O trecho do Novo Testamento que mais
evidencia o ambiente pedagógico, de diálogo, de liberdade de análise, na busca
de esclarecimentos, que Jesus propiciava a todos que ouviam-lhe as lições é,
certamente, o assim chamado “A Transfiguração”. Registra Mateus, no capítulo
17, que Jesus subiu a um alto monte, acompanhado de Pedro, Tiago e João. O
Mestre orou e se transfigurou, cobrindo-se de luz, ao tempo em que apareceram –
seguramente materializados, pois que os três discípulos os viram – Moisés e
Elias, que conversaram com ele. Passado o momento sublime, ao regressarem, o
Mestre ordena aos discípulos que não contem nada do que acontecera até que ele
ressuscitasse. É de se imaginar o contentamento e a emoção que devem ter
sentido aqueles discípulos ao contemplarem Jesus coberto de luz, Moisés, o pai
dos profetas, e o grande profeta Elias. Entretanto, eles não se detiveram em
atitude de contemplação mística, de deslumbramento. Pelo contrário, o
raciocínio funcionou imediatamente, na busca de resposta para algo que lhes
pareceu estranho: “E os discípulos o interrogaram, dizendo: Por que dizem então
os escribas que é mister que Elias venha primeiro?” (Mateus, 17:10). Por que a pergunta? Ora, havia sido predito
pelos profetas – e os escribas sempre o repetiam – que o Mestre seria precedido
por Elias, que voltaria para preparar-lhe o caminho. Os discípulos, vendo Elias
desencarnado, deduziram que algo estava errado: ou as profecias não espelhavam
a verdade, ou aquele que se apresentara e conversara com Jesus não era Elias,
ou Jesus não era o Messias! Jesus, com a tranquilidade daqueles que detêm a
verdade, respondendo, disse-lhes: “Mas digo-vos que Elias já veio, e não o
conheceram, mas fizeram-lhe o que quiseram. Assim farão eles também padecer o
Filho do homem” (Mateus, 17:12). E, em seguida, conclui o Evangelista: “Então
entenderam os discípulos que lhes falara de João Batista” (Mateus, 17:13).

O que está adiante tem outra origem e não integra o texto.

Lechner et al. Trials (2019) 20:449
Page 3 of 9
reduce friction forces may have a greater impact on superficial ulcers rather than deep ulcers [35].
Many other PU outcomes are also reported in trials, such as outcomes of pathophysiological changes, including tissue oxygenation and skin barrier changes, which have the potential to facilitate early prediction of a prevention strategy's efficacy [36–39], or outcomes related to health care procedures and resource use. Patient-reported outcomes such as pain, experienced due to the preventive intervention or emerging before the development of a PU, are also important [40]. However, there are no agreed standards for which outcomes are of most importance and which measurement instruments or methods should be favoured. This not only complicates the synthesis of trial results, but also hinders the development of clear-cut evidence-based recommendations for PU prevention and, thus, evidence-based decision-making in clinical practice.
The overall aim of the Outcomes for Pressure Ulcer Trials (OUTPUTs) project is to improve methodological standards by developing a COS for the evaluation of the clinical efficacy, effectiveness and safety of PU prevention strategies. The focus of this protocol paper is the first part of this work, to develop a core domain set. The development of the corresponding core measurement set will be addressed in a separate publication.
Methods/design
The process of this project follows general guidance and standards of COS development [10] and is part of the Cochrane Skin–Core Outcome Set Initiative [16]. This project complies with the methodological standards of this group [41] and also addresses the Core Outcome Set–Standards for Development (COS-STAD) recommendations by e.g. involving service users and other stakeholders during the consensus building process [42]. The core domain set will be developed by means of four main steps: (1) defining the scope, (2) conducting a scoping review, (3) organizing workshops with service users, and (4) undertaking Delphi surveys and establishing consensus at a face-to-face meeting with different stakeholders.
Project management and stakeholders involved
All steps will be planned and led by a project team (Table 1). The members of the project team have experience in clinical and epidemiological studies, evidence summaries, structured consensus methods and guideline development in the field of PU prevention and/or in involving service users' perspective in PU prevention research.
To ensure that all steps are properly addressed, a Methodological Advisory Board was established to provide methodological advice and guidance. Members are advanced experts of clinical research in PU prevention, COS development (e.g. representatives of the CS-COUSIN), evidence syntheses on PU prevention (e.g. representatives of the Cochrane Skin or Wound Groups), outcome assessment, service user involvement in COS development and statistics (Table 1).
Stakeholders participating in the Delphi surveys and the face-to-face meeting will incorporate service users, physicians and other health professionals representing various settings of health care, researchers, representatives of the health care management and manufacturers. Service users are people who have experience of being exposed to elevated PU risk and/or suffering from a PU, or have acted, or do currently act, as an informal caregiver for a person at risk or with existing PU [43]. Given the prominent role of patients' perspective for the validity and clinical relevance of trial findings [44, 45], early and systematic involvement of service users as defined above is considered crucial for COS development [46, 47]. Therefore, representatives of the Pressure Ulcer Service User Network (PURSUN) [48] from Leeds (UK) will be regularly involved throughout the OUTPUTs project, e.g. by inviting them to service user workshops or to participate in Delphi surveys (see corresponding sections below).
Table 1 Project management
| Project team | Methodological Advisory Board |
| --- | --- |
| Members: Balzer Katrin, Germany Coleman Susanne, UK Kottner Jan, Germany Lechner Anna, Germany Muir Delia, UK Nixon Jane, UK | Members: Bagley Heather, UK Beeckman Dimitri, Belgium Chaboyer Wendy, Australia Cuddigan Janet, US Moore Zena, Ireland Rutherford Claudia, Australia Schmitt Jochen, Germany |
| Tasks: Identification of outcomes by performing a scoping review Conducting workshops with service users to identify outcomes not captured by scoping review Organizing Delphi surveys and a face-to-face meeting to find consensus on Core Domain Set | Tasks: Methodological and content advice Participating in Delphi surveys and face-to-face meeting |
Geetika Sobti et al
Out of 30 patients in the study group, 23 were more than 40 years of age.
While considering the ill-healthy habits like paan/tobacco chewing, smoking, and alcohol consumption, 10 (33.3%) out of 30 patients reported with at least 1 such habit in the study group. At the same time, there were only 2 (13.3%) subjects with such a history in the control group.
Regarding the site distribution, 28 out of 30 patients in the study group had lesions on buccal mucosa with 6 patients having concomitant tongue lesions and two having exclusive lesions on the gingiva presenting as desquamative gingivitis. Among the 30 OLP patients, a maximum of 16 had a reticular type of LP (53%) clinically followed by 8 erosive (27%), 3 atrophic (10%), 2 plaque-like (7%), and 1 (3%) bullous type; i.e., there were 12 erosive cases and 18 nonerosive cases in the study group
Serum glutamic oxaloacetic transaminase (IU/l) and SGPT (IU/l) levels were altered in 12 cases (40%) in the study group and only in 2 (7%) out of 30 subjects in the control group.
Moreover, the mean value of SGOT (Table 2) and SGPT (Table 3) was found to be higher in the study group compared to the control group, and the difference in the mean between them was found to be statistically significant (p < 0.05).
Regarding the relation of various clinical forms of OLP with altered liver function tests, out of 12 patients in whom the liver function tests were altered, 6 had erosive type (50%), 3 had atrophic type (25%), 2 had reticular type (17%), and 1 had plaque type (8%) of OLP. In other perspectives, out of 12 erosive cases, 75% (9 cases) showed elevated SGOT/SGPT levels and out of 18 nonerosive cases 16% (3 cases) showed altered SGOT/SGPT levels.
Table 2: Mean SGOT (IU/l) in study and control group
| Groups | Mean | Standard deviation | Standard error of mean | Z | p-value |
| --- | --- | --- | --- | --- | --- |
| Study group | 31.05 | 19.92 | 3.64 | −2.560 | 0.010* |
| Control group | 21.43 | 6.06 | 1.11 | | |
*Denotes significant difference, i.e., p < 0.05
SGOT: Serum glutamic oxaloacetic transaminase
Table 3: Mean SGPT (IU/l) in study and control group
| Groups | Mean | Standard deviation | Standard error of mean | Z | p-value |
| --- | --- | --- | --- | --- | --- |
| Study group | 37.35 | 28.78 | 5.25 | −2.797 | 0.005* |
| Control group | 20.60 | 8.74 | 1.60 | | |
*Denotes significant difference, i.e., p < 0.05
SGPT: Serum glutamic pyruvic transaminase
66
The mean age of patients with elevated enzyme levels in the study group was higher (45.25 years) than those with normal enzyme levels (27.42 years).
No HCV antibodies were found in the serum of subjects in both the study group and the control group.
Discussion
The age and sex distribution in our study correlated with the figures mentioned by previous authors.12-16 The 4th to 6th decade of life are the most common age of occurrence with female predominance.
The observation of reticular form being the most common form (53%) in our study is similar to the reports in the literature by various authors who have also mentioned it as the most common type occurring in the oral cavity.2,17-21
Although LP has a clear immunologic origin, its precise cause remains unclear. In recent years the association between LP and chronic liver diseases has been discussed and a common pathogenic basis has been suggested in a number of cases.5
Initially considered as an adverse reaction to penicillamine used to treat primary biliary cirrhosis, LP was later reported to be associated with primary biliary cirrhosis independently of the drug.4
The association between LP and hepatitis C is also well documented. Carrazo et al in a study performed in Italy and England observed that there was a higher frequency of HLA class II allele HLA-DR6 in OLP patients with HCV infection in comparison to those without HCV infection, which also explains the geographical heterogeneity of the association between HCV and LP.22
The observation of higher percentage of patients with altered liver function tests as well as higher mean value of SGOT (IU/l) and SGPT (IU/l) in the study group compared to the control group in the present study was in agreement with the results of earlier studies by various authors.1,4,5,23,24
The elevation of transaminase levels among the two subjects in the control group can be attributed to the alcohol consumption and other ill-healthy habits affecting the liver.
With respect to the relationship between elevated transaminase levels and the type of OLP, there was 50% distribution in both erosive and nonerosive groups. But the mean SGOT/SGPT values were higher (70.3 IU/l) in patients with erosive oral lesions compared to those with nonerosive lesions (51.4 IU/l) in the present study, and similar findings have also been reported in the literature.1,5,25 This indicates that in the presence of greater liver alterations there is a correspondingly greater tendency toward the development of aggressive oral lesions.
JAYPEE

Tudo estava certo. A profecia já se havia cumprido.
Diante do que se acabou de ver, conclui-se
que Jesus foi um pedagogo e não um místico. Sabia atrair seus ouvintes com as
doces consolações da fé, mas não alimentava atitudes de deslumbramento
contemplativo, face aos apelos ao raciocínio com que mesclava suas sublimes
lições. Encaminhava-os ao entendimento lógico, racional dos fatos! Jesus, como
Mestre admirável que foi, soube criar um clima de diálogo aberto. Foi essa
liberdade que levou os discípulos a buscarem imediatamente esclarecimento sobre
a aparição de Elias, embora a pergunta formulada por eles contivesse embutido
um grave questionamento, qual seja o da própria condição de Messias do seu
Mestre. Jesus não se sente agastado e, com a segurança daqueles que estão com a
Verdade, os esclarece. Assim, vê-se claramente que Jesus não impunha suas
ideias, não violentava consciências, nem exigia fé cega, sem exame. Não. Sua
mensagem sempre foi dirigida ao intelecto e ao sentimento, bases legítimas da
fé raciocinada, que o Espiritismo veio reviver.